One of the junior NCO's from the 308th asks how many days of service I had this time. I said 172, and 179 in the Gulf. So he said "you didn't get veteran's status." I replied "Nope, I have to get by on my 19 months in 1970-1972." An officer standing by chuckled and said to the kid "If I were you, I'd start taking notes."
Formation at 0800, get corrected leave forms. At 0900 we go to Finance, turn in our leaves, orders, and 214 drafts. Back to the area at 1100. Tense. Will we make it? Formation at 1330 - no news. I sign for my lost (stolen) rubber boots (I'd hoped to be able to write of field losses but no such luck). Finally at 1500 one group goes to sign their DD214's, followed by a second group at 1600. Word gets out that some people have flights. The flights are not booked by SATO but by Carlson Wagon-Lit Travel. Matt Fellinger has the 800 number. I call and find out that the 432d group leaves at 1700 tomorrow, and the Green Bay group arrives at 2015 on American flight 4722, then call Shawn with the news. It's really going to happen, but we came perilously close to being pushed well into next week (if we had, I was going to rent a car and go out to the Outer Banks or up to the mountains for the weekend). Some of the troops hold a cookout in the evening.
The jerking around continues right up to the very last minute. We have a formation at 0800, but nothing happens until almost 1100. Then we go re-sign our re-corrected form 214's (!) and get our plane tickets. Then, after a week of delay, we get a rush bus ride to the airport at noon and have to scramble. Truly hurry up and wait, but at least we're out of here.

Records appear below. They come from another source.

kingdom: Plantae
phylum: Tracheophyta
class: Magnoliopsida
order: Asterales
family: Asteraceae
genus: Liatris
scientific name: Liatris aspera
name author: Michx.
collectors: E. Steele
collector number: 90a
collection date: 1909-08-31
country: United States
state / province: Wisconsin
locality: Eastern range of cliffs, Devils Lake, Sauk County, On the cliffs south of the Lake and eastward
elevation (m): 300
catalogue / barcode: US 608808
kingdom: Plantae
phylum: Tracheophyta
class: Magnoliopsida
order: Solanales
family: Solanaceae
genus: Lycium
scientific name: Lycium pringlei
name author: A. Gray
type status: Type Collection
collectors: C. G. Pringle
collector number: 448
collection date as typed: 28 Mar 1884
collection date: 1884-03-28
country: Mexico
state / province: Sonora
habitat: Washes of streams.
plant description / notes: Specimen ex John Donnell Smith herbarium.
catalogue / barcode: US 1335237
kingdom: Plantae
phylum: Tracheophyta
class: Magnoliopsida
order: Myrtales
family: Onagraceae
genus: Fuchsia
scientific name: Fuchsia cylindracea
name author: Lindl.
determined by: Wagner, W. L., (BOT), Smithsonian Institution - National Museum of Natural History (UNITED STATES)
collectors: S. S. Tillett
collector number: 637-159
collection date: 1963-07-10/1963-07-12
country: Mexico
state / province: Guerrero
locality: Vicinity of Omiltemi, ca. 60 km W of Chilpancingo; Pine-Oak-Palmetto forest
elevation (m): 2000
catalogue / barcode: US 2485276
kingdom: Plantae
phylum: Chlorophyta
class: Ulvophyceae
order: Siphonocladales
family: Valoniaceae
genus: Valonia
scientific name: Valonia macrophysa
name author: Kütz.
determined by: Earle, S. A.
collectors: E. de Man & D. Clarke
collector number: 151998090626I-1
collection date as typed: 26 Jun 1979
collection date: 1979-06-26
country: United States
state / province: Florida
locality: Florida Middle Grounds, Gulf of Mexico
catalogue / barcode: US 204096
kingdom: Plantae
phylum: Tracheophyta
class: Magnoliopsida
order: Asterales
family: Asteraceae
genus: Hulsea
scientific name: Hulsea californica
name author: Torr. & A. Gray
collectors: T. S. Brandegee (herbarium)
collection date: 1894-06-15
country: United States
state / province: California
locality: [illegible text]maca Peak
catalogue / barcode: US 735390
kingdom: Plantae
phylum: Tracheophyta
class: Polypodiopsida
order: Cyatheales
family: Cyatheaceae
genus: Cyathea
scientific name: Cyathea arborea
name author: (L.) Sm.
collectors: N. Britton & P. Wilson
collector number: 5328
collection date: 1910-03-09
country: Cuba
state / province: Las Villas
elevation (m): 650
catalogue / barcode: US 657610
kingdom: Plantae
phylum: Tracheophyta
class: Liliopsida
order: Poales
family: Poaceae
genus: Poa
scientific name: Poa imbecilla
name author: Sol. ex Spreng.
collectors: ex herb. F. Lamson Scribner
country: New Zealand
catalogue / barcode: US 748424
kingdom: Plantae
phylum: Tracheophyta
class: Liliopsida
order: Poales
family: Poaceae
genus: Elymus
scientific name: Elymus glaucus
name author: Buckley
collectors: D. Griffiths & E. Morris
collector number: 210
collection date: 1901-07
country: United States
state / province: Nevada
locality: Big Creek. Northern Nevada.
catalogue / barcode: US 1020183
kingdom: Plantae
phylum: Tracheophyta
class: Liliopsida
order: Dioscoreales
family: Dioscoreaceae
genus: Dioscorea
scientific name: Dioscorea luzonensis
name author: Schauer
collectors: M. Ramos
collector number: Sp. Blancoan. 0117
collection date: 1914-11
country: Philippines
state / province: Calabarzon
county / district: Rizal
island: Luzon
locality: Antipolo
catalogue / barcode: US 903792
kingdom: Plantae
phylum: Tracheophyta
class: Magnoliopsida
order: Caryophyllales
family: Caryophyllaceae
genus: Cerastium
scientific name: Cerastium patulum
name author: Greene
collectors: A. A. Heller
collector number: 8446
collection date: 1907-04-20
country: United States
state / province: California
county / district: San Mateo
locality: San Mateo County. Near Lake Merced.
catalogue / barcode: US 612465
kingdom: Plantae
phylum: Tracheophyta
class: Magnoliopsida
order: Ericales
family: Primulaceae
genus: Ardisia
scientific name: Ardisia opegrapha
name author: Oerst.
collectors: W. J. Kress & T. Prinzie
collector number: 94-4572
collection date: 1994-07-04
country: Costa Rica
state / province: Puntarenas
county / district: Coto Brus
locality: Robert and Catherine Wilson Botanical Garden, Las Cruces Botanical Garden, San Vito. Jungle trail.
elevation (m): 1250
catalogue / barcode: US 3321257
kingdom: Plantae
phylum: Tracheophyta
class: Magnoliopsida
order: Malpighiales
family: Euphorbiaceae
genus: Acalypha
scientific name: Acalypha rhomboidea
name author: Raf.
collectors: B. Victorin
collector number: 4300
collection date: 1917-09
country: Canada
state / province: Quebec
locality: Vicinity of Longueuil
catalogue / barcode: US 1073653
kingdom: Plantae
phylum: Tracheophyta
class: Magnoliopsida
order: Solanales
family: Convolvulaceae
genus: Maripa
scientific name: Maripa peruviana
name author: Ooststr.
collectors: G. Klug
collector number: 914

There are two LTC's with the same name here, one white, one black. The white one, OIC of the demob center, started jumping on SFC McGlinn at one point for asking questions. LTC Oreskovich stepped in and told him to talk to an equal. The LTC said he resented Oreskovich's attitude (!) as if the slack-jawed unprofessional attitude and non-stop screwups we experienced this past week were any credit to the military.
We hang around Fayetteville airport until 1730 - the incoming flight has to zigzag around thunderstorms. We change in Charlotte, then again at O'Hare. The flight at O'Hare, inbound from Cincinnati, is also delayed. Of a dozen 432d people going home, only four of us go to Green Bay: me, Scott, MAJ Sarkela and Matt Fellinger. All the others end up splitting off for Madison, Milwaukee, or Appleton. We get in about 2245. Shawn and Chris greet me, along with little Simba in his kennel, who promptly goes ballistic. Deb Luebker also greets us, also Jakubenas, Hanson, Monfort, Libassi, Rick Stevens, Barb Fondrliak, Denny and Lavon Rader and the media. We get home about 2330.